The widget streams from `/api/v1/query/stream` where available and falls back to
`/api/v1/query`. Streamed tokens are provisional; the closing `done` event carries
the citation-validated answer.

## Production deployment

```bash
DOMAIN=support.example.com POSTGRES_PASSWORD=… WPRAG_ADMIN_BEARER_TOKEN=… \
WPRAG_OPENAI_API_KEY=… WPRAG_ANTHROPIC_API_KEY=… \
docker compose -f docker-compose.prod.yml up -d
```

Caddy terminates TLS automatically for `$DOMAIN` and reverse-proxies the API.
All secrets are environment-only. See `RUNBOOK.md` for day-two operations.

## Quality gates

```bash
# Backend (from apps/api)
ruff check . && ruff format --check . # lint + format
mypy --strict app eval # types
pytest # tests (external calls mocked/VCR-replayed)
python -m eval.harness # offline eval gate

# Admin console (from repo root)
pnpm --filter @wp-support-rag/admin type-check
pnpm --filter @wp-support-rag/admin lint
pnpm --filter @wp-support-rag/admin build
pnpm --filter @wp-support-rag/admin e2e # Playwright (API mocked)
```

CI runs backend lint/typecheck/test and the admin build + e2e on every push; the
eval gate runs on changes under `apps/api/app/prompts/`, `apps/api/app/rag/`, or
`apps/api/eval/dataset/` and blocks regressions.

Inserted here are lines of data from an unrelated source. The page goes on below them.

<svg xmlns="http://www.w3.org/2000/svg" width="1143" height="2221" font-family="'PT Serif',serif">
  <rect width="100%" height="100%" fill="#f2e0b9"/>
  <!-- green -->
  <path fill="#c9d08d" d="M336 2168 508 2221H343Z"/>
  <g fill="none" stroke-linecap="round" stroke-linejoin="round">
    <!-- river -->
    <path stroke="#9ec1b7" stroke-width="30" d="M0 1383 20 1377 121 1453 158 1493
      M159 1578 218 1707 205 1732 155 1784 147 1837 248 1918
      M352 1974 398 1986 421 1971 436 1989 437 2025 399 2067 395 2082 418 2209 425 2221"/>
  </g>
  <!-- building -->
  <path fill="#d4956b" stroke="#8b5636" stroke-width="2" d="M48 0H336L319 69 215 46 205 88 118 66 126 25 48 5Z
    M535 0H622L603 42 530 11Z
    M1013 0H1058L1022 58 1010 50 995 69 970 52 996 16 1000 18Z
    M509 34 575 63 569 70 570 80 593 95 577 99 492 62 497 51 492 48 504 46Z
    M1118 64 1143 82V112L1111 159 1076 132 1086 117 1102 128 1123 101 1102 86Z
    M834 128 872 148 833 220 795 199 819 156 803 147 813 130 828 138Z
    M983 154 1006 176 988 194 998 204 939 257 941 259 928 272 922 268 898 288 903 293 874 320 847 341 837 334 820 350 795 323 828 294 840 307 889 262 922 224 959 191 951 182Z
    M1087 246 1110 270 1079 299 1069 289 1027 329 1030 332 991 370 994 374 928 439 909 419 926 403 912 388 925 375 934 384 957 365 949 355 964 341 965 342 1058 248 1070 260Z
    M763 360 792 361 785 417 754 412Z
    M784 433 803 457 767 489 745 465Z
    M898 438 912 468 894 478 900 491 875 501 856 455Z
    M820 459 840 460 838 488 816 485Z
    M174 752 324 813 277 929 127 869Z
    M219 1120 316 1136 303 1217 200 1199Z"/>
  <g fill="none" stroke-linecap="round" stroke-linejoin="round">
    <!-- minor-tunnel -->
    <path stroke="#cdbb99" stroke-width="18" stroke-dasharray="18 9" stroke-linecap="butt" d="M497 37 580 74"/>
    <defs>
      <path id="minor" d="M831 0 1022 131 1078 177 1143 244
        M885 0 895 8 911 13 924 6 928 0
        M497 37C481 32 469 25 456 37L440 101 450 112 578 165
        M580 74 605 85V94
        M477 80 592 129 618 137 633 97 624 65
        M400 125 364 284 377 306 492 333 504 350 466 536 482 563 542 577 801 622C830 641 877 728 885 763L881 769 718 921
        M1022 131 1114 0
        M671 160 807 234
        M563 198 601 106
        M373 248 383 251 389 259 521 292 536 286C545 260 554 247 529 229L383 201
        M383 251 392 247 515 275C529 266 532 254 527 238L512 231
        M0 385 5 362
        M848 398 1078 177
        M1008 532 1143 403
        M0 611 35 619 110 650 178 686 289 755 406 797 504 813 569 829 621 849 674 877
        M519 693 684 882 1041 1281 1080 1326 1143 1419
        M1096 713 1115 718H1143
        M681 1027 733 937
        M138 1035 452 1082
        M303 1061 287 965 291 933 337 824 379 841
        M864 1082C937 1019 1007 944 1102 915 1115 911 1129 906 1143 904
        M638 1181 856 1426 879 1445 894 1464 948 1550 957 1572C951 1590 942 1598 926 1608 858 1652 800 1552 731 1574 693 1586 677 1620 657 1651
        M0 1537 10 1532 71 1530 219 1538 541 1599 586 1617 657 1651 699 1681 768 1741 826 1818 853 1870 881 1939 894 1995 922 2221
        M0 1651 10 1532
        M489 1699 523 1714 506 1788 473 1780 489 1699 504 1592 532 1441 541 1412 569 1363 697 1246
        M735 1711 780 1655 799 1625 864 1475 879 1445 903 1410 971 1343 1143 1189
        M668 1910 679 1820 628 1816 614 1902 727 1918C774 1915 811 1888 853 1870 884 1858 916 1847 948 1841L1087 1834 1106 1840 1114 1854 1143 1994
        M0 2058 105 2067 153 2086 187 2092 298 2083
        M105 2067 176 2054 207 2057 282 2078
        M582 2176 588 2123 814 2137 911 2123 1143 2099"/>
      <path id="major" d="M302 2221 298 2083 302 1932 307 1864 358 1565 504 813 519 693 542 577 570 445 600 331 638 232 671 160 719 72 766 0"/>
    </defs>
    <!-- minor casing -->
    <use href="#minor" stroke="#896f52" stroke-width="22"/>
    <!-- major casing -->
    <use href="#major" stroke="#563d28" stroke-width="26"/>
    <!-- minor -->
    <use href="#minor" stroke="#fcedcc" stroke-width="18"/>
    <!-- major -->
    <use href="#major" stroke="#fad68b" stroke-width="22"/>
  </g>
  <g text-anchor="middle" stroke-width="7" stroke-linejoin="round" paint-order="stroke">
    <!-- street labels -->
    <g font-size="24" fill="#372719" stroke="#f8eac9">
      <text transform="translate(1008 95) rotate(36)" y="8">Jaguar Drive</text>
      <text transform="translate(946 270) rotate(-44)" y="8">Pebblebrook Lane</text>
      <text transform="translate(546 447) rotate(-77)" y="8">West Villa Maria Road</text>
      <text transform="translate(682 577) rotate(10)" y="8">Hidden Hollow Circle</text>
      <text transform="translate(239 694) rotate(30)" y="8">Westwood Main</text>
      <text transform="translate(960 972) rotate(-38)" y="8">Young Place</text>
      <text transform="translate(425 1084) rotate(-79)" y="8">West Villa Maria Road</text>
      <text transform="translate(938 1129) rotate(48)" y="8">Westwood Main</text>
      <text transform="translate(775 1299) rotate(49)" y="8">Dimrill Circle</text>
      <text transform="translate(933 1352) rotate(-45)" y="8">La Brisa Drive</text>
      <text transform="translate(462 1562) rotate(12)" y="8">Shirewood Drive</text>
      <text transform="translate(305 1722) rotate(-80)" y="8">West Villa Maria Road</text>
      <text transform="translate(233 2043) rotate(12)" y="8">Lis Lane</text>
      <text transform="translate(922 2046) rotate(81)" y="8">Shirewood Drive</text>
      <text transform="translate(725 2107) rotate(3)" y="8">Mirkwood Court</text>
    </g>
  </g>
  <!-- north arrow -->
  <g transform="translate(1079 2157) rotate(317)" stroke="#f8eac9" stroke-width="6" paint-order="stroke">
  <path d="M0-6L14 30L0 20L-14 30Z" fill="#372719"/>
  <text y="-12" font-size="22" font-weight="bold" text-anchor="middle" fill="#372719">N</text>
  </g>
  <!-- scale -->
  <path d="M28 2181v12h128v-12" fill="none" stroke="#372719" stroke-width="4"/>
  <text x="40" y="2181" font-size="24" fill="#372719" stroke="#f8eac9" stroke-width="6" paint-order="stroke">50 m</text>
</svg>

> Note: the embedding dimension is bound to the DB column + HNSW index, so the
> backend integration tests must run against a database at the configured width.
> See `RUNBOOK.md` §5 for running tests against a local Ollama (768-dim) dev DB.

## Plugin registry

Plugins are declared in `config/plugins/*.yaml` and synced into the database:

```bash
cd apps/api
WPRAG_DATABASE_DSN=postgresql+asyncpg://wprag:wprag@localhost:5432/wprag \
python -m scripts.sync_plugins # add/update; --prune drops undeclared plugins
```

See `config/README.md` for the file schema and source types.